Hayman’s archive-clearing exercises on these reissues has been all encompassing, and this one gives us an extra 27 – count ‘em – tracks. The B-sides (sadly not including their cover of David Soul’s
‘Don’t Give Up On Us’) essentially sound like lesser versions of the sound of this and the previous album, bar the odd and not un-proficient analogue pulsing of ‘Blackhorse Road’, a sound Hefner would take up fuller on next album Dead Media with, shall we say, mixed results. The demos just sound like less produced versions of the same tracks as on the album. Boxing Hefner, the odds’n’sods compilation that preceded this record, offcuts ‘Lee Remick’ (not the Go-Betweens song of the same name, although it sounds a bit like them), about family feuding and “all my pretty friends who just grew up and failed”, and ‘The Hymn For The Things We Didn’t Do’ are worth seeking out, while the remixes give up on remodelling much of the songs and go their own direction. The Electric Sound Of Joy, big Lamacq tips at the time, offer a brass-motorik crossover, Baxendale turn ‘The Greedy Ugly People’ into warped spangly electro and the usually dreampop collective Piano Magic literally cut up ‘Good Fruit’ into something often not far from the Ibizan sound, if you can imagine such a thing.

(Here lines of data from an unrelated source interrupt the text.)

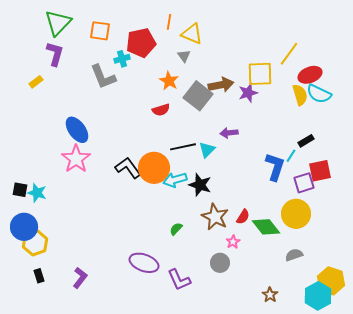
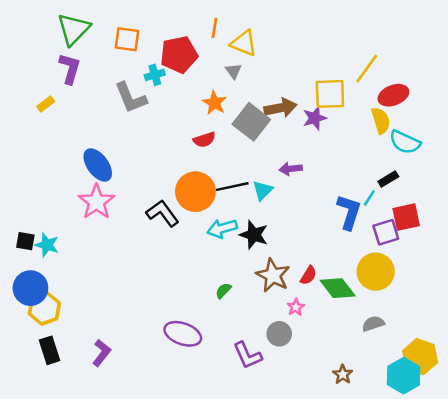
cyan semicircle: (319, 94) -> (405, 142), moved
orange circle: (154, 168) -> (195, 192), moved
black rectangle: (39, 276) -> (49, 350), size x1.5
purple L-shape: (179, 280) -> (247, 355), moved

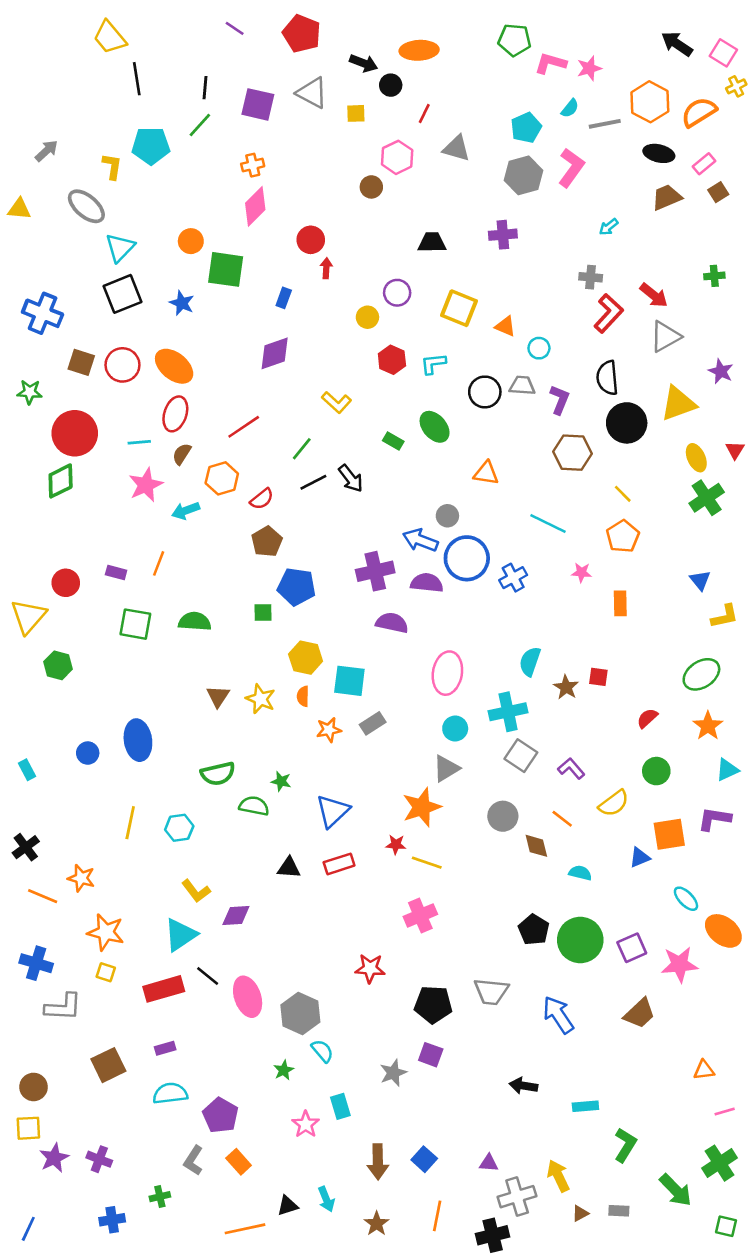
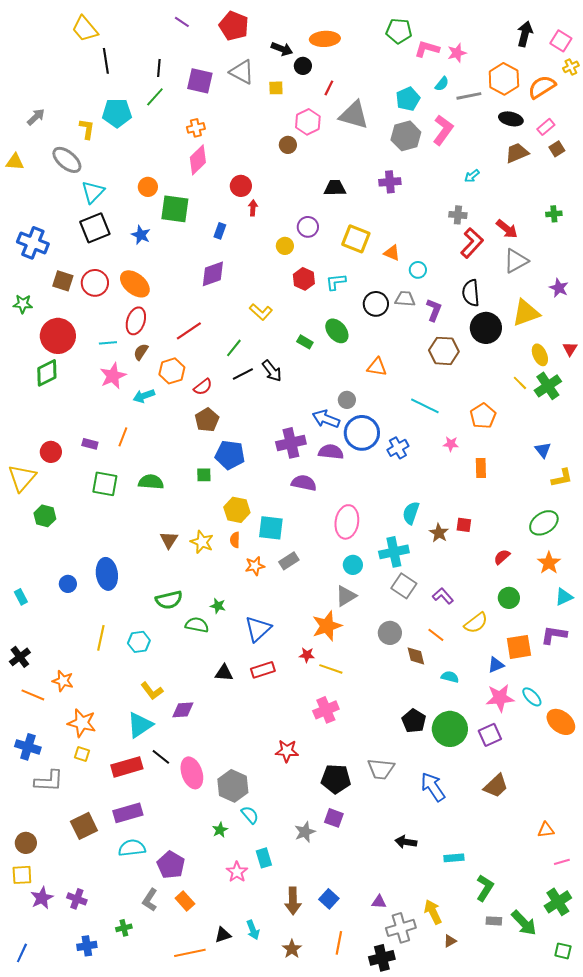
black arrow: (677, 44) -> (525, 34), turned 70
gray triangle: (456, 148) -> (354, 115), size x1.4
yellow line: (623, 494) -> (520, 383), moved
pink star: (680, 964) -> (500, 698), moved
purple rectangle: (165, 1048) -> (128, 813), size x1.8
gray rectangle: (619, 1211) -> (494, 921), moved

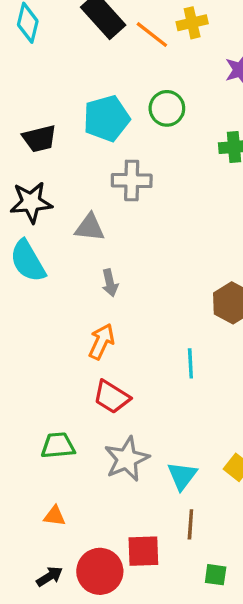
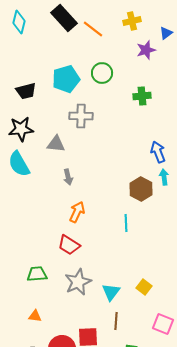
yellow cross: (192, 23) -> (132, 21), moved
orange arrow: (102, 342) -> (77, 212), moved
cyan line: (190, 363) -> (126, 223), moved

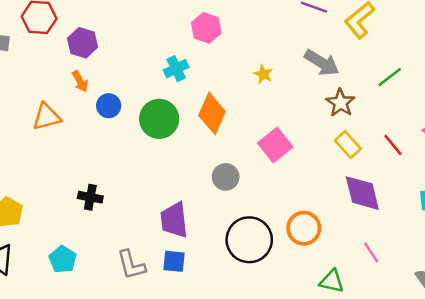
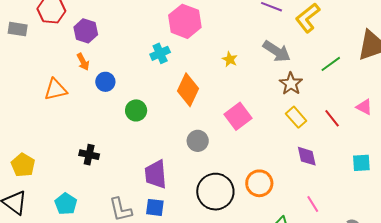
pink hexagon: (206, 28) -> (185, 21), size x1.4
green circle: (159, 119) -> (136, 110), moved, size x0.7
purple diamond: (362, 193) -> (307, 156), size x0.7

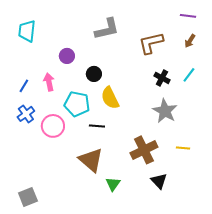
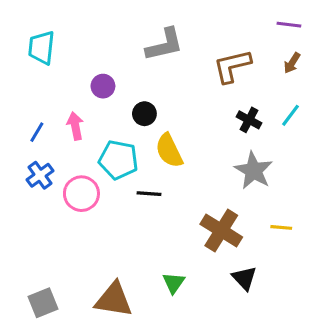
brown cross: (144, 150) -> (221, 231), turned -32
brown triangle: (91, 160) -> (114, 300), moved, turned -32

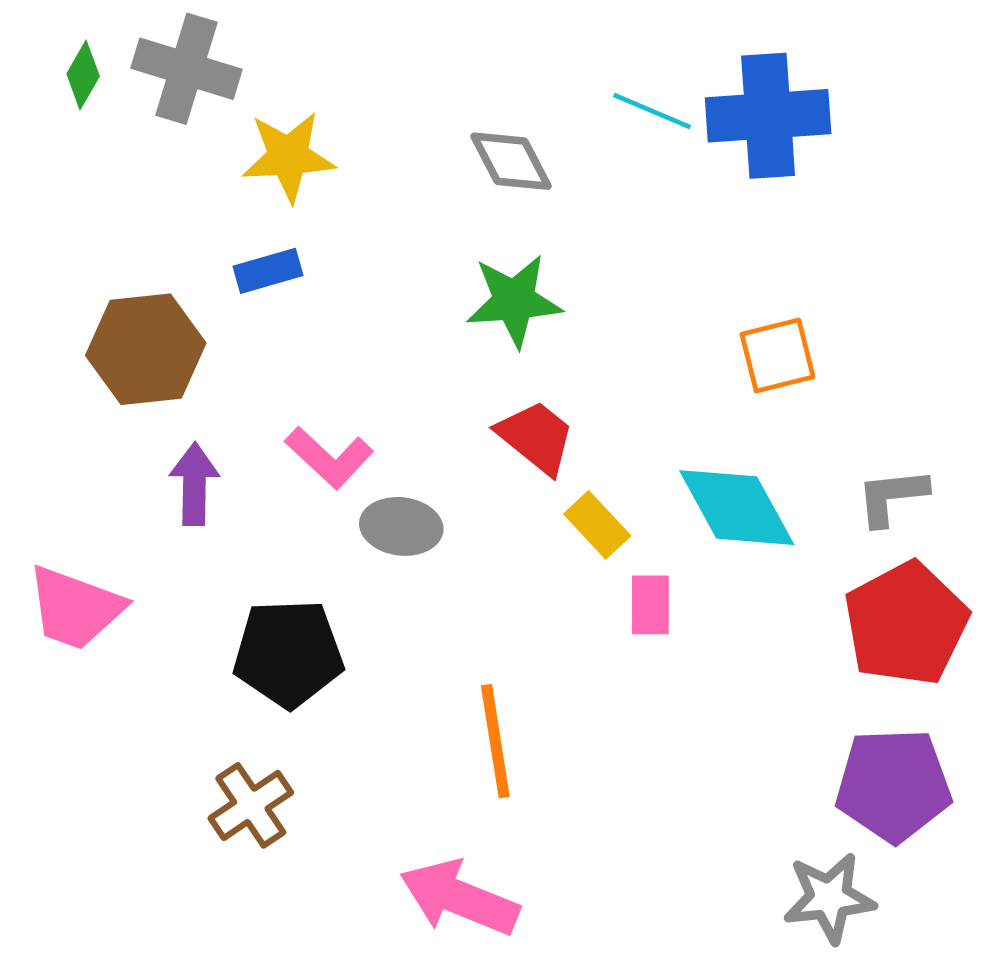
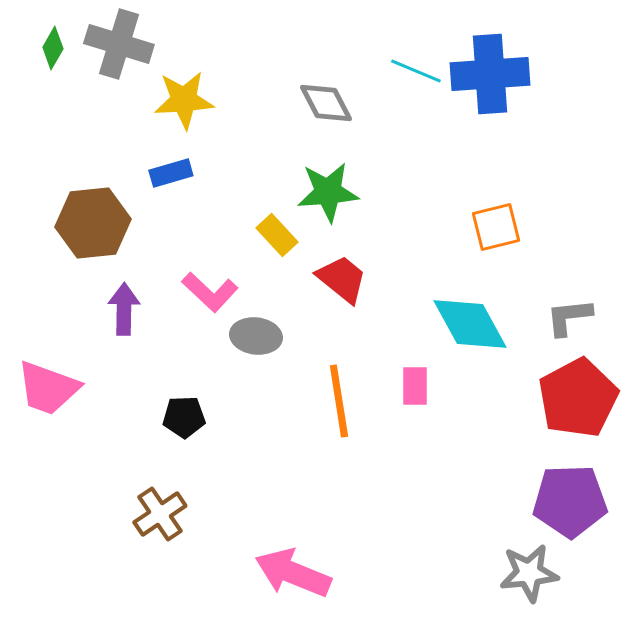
yellow rectangle: (597, 525) -> (277, 235), moved
black pentagon: (288, 653) -> (184, 417), size x0.6
orange line: (495, 741) -> (339, 401), moved

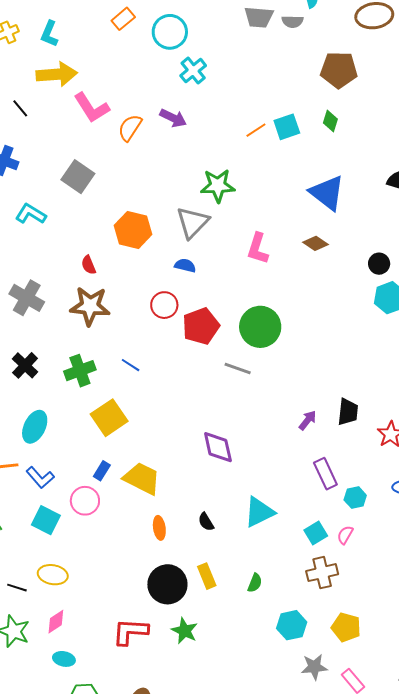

“The city has no faith if we’ve no faith in the city/But this is my home, this is where I want to be” Hayman asserts amid the whirling organs and brass flourishes of ‘The Greater London Radio’. It’s an ambitious statement that dovetails with the great leap forward into lusher arrangement and production territory that, if only for this album, Hayman and Hefner made. Strip away all that, though, and at its heart are tremendously romantic, intelligent songs that demonstrate how, from a bare bones guitar-bass-drums indie outset and beyond all stylistic ideals, Hefner found their own unique voice.